Start of STUDY TEXT

Population (2025-01-01)
- • Total: 3,760
- • Density: 71.3/km^{2} (185/sq mi)
- Demonym(s): Odenenc, odenenca
- Website: odena.cat

= Òdena =

Òdena (/ca/) is a municipality in the comarca of the Anoia in Barcelona province, Catalonia,
Spain. It is situated in the centre of the Òdena Basin, on the side of a small hill. The remains of Òdena castle with
its octagonal tower are at the top of the hill. The town is served by the C-241 road from Igualada to Manresa,
and the main N-II road from Barcelona to Lleida runs through the municipality.

The Igualada-Òdena Aerodrome is located at the south of the Òdena municipality. The airdrome is home to the Aerosport airshow that takes place every year in April or May. In 2009 it was officially elected by the Catalan government to be converted into a corporate usage airfield. The current 900 metre runway will be extended to 1500 metres and new hangars will be built for sportive and corporate aviation. Ultramagic, the world's second largest manufacturer of hot air balloons, has its headquarters at the Igualada-Òdena aerodrome.

End of STUDY TEXT
Start of ENTRIES PROVIDED

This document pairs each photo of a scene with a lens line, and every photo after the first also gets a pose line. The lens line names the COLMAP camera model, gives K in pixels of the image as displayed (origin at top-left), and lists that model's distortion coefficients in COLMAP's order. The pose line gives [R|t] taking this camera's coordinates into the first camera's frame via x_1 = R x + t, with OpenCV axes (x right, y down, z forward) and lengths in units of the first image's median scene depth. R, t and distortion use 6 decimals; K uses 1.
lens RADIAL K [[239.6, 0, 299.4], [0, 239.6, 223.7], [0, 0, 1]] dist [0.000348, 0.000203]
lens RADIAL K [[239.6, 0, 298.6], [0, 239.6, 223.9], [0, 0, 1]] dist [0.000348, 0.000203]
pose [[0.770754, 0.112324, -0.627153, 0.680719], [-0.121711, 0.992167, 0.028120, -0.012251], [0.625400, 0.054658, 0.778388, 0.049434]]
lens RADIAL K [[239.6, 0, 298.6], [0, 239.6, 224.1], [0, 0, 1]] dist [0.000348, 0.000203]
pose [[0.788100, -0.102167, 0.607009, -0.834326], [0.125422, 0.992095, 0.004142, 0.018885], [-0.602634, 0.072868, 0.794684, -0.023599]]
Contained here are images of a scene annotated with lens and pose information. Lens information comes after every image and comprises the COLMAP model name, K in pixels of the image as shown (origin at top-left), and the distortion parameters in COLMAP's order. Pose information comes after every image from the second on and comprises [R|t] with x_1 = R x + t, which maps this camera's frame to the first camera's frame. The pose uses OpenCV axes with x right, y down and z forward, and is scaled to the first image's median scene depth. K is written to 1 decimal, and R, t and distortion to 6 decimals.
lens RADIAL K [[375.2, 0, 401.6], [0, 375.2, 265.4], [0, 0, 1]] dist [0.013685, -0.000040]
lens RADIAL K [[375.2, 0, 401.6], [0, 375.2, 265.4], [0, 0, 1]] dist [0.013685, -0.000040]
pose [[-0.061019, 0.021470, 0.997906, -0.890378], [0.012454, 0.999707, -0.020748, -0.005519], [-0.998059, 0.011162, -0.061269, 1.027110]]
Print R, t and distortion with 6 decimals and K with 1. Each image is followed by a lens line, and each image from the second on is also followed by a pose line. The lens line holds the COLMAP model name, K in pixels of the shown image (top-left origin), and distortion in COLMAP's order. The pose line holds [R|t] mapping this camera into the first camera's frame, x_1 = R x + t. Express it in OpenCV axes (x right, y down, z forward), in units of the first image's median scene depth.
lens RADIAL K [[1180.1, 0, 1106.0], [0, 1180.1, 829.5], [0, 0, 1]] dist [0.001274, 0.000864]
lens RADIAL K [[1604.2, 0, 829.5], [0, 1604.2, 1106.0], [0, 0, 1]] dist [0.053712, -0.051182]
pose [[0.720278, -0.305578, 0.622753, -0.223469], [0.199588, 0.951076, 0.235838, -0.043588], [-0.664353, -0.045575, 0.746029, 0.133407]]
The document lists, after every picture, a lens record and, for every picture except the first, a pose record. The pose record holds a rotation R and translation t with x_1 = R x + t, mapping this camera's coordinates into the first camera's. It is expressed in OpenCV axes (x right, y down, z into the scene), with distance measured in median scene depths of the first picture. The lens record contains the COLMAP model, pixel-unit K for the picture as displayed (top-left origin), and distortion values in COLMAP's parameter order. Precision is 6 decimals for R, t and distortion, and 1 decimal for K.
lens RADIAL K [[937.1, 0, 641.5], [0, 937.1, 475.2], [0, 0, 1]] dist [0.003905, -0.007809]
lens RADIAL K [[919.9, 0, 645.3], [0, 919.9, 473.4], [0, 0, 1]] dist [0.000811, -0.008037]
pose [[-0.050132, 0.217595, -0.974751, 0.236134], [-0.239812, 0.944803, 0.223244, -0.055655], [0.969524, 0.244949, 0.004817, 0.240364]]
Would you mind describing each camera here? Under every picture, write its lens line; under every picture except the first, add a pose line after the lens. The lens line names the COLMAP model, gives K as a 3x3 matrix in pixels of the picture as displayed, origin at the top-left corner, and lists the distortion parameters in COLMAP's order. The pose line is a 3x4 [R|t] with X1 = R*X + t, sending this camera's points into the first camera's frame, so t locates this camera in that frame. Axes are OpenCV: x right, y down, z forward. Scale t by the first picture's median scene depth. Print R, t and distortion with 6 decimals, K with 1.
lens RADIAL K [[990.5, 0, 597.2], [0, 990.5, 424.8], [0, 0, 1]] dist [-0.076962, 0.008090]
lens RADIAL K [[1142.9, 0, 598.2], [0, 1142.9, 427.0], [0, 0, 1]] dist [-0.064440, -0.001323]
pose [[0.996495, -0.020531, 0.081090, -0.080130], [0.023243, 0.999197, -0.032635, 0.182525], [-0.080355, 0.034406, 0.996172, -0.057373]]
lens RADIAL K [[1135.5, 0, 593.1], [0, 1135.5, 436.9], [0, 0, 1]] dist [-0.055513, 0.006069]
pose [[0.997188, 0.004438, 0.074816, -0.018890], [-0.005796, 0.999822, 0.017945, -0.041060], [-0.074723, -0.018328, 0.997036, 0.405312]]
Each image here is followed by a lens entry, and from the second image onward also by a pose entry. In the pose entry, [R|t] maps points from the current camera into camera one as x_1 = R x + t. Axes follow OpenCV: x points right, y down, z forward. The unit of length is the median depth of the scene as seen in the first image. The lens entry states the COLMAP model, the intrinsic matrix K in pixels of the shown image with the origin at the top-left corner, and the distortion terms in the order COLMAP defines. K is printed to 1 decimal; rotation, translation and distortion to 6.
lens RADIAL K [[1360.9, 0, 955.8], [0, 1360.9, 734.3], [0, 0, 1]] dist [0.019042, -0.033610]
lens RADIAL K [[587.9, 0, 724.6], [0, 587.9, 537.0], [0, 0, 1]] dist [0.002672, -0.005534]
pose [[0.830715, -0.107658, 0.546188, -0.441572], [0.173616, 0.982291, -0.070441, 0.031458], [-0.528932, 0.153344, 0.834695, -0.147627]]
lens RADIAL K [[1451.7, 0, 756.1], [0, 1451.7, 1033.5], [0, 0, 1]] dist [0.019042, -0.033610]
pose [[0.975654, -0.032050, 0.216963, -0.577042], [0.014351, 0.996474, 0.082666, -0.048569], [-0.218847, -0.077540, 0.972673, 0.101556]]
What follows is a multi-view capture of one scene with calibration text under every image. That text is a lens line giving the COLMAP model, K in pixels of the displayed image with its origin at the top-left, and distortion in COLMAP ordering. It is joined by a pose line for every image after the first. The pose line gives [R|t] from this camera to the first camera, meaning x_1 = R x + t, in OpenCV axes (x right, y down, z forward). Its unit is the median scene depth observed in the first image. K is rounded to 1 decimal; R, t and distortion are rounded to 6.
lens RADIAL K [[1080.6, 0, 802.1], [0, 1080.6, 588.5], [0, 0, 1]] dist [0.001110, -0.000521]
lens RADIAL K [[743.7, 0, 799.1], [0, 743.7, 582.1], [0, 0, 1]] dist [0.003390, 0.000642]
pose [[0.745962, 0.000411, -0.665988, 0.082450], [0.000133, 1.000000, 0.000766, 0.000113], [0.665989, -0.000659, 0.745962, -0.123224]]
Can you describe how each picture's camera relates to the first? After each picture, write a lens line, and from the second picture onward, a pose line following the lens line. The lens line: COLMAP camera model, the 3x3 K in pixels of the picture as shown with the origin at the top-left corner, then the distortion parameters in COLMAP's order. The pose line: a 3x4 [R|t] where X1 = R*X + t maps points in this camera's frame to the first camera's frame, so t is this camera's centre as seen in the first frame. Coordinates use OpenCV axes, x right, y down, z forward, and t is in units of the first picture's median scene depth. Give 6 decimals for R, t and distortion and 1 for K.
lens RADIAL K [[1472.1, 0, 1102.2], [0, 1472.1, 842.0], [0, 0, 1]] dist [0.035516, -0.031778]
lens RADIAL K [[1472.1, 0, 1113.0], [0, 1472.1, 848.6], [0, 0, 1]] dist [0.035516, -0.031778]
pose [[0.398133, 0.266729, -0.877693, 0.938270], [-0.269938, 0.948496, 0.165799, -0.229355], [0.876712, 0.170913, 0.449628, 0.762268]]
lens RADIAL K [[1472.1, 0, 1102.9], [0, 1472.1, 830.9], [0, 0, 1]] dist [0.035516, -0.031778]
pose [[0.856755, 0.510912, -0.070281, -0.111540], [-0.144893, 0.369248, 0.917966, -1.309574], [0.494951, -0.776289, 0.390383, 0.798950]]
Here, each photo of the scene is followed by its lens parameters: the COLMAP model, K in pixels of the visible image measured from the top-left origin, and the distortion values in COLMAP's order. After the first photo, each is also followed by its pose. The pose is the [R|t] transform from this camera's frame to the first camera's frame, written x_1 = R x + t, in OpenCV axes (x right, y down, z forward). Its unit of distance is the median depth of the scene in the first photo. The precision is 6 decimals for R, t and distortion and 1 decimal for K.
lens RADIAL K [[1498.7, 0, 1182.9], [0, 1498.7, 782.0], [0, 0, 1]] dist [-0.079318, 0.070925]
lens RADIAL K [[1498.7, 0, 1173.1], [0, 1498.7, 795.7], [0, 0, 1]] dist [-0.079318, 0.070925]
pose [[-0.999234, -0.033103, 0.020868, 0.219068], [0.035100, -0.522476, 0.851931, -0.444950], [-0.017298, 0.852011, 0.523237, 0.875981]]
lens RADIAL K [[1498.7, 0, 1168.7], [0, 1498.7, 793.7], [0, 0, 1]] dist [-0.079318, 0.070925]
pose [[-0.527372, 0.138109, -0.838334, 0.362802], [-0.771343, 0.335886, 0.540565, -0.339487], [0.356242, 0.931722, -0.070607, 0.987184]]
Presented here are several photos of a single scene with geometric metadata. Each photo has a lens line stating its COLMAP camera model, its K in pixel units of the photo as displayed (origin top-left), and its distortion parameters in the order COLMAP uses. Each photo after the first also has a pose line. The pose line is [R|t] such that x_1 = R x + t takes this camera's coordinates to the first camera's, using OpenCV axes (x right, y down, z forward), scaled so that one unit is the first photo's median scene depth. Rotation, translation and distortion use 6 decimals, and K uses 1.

End of ENTRIES PROVIDED

ASSIGNMENT 1 =
In the text about Òdena, which company has its headquarters at the Igualada-Òdena aerodrome?
ASSIGNMENT 2 =
Write the next part of the text about Òdena, picking up after its last sentence.

EXPECTED OUTPUT 1 =
Ultramagic, the world's second largest manufacturer of hot air balloons.

EXPECTED OUTPUT 2 =
== Demography ==

| 1900 | 1930 | 1950 | 1970 | 1986 | 2007 |
|---|---|---|---|---|---|
| 1239 | 1326 | 1327 | 2525 | 2581 | 3161 |

== Subdivisions ==
The municipality of Òdena comprises ten settlements (populations are as of 2005):
- El Bosc Gran (17)
- Can Sabater (24)
- Can Soler (27)
- Les Casetes d'en Mussons (70)
- L'Espelt (224), in the east of the municipality, with the remains of a Roman villa
- La Font d'en Masarnau (31)
- Òdena (nuclí urbà) (1320)
- El Pla (1099)
- El Raval d'Aguilera (61)
- Samuntà (63)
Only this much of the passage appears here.